His hands hanging by his side as if he’s unsure what to do with them, Johnny Rotten is staring straight at the audience. A bemused smile – mock wonder – crosses his face. Of all things, he looks like Charlie Chaplin: baggy navy blue pants with a white handkerchief peering out of the back pocket; a tuxedo jacket and vest, shiny from use and several sizes too large; white shirt and fat tie, tousled hair and pale skin. Rotten looks very young, like a little kid about to do his bit for the camp amateur hour. Without any announcement, the Sex Pistols have just walked onto the Great SouthEast Music Hall, Atlanta’s most prestigious rock club. It’s a moment that approximately 40 journalists (including representatives from the three networks), 500 curious Atlanta rock fans, and a full corps of Warner Bros. publicists have been waiting for. The Sex Pistols aren’t oblivious to the commotion – the audience has risen en masse and is screaming at them. In fact, they seem to revel in it, but their acknowledgement is oblique. “My name is John and this is the Sex Pistols,” Rotten says, with another smile that could break your heart – with his black dots for eyes he could be a character in “Little Orphan Annie” – and the band careers into “God Save the Queen,” Rotten’s barbed-wire voice tearing it apart.
I’d like to say that the Sex Pistols’ American debut last week was a revelation, but it wasn’t. The Sex Pistols were good. There were moments of greatness – one understood immediately how they kidnapped the British imagination (part of it, at least) even before they released “Anarchy in the U.K.” – but it wasn’t the coming of the anti-Christ. It was more like meeting someone you only know by correspondence and reputation: tentative and awkward at first, before you get past expectations and accept the exigencies of finally getting together. Though almost everyone at the Great SouthEast Music Hall undoubtedly has his own private image of the Pistols – created by Never Mind the Bollocks as well as what has been said and printed – this analogy is not quite accurate.
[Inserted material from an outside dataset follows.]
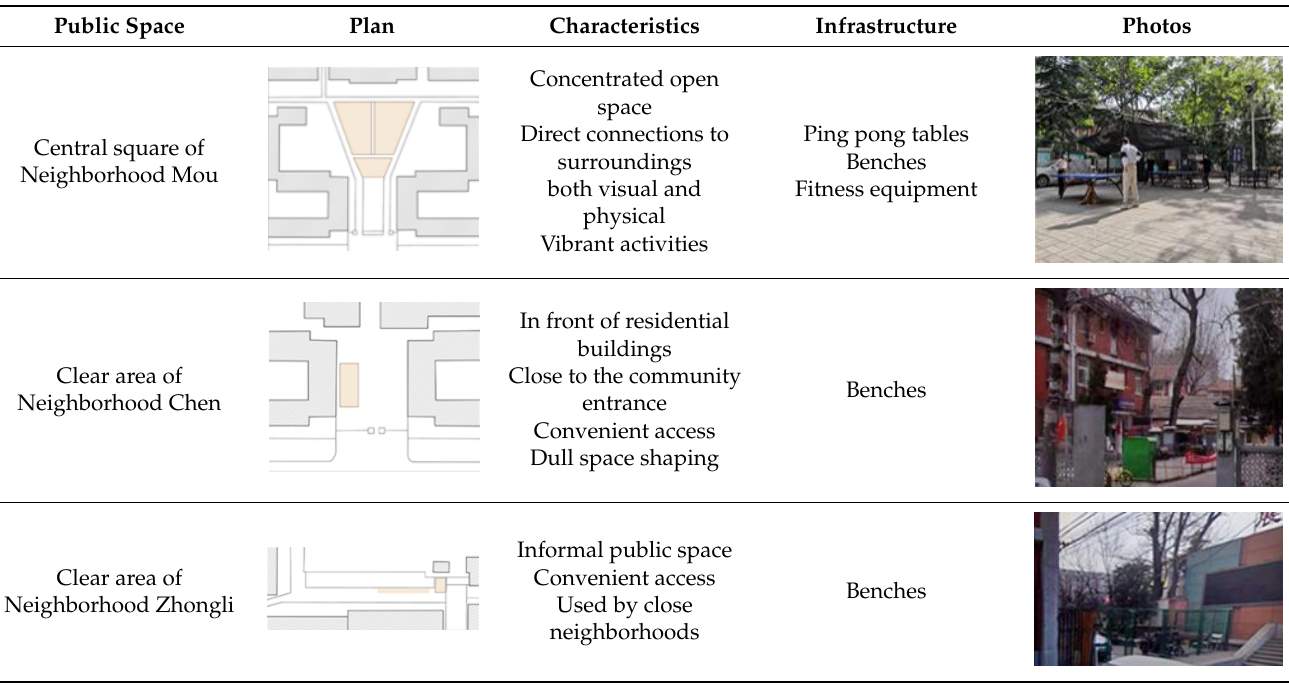
Table 1. Public space observation and mapping of Community Baiwanzhuang.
The Pistols’ concert was not a private meeting, but an extraordinarily public event. Few performances in rock history have been surrounded by so much attention.
The symbolic weight of the Atlanta show – Sex Pistols Arrive, US Still Standing – was not lost on anyone. That’s why most were there. But the reports and rumors that led up to the concert left out one thing: for all the Pistols’ seriousness – and their nihilism is not a chi-chi pose easily dismissed – they treat almost everything, including themselves, as a joke (albeit a cruel one); or, to put it differently, the Pistols’ dead seriousness derives precisely from their viewing the world as a joke. So when the Pistols acknowledged their notoriety, they immediately defused it. “Aren’t we the worst thing you’ve ever seen?” Rotten asked about halfway through the show – and he didn’t care what the answer was. Since nothing the band could do could be as outrageous as what had been predicted – if one believed some reports, a wave of spit and vomit was going to engulf the audience as soon as the Pistols hit the stage – deliberately underplaying their hand was the group’s only option. Considering the presence of the Atlanta vice-squad, this was a practical as well as philosophical solution.
What was lost in the pre-concept furor (which began when the Pistols initially were denied visas causing the cancellation of four scheduled dates) was that the Pistols’ tour was intended to be low-key. Lasting a little over two weeks, playing only handful of major markets and avoiding music-industry centers such as New York and Los Angeles, scaling ticket prices to a maximum of $3.50m booking small- to medium-size halls, the Sex Pistols’ tour is a model of how not to market a new band – which, of course, is its point. The Pistols know they don’t have to do anything to attract attention. By breaking the rules (among other things, they insisted that the press pay for tickets), the Pistols are not only snubbing the industry, but anybody who follows its guidelines. Of course, the Pistols were not above using a Warners’ lawyer when their visa problems got sticky, or accepting Warners’ offer to underwrite the Great SouthEast’s insurance when the rates were dramatically increased the day before the concert. The band is walking a tight line, rejecting American popularity as an imprimatur while courting its favors, ignoring conglomerate economics while cashing in on its dividends. It shouldn’t have been surprising, then, that the Pistols would downplay their performance. But it was.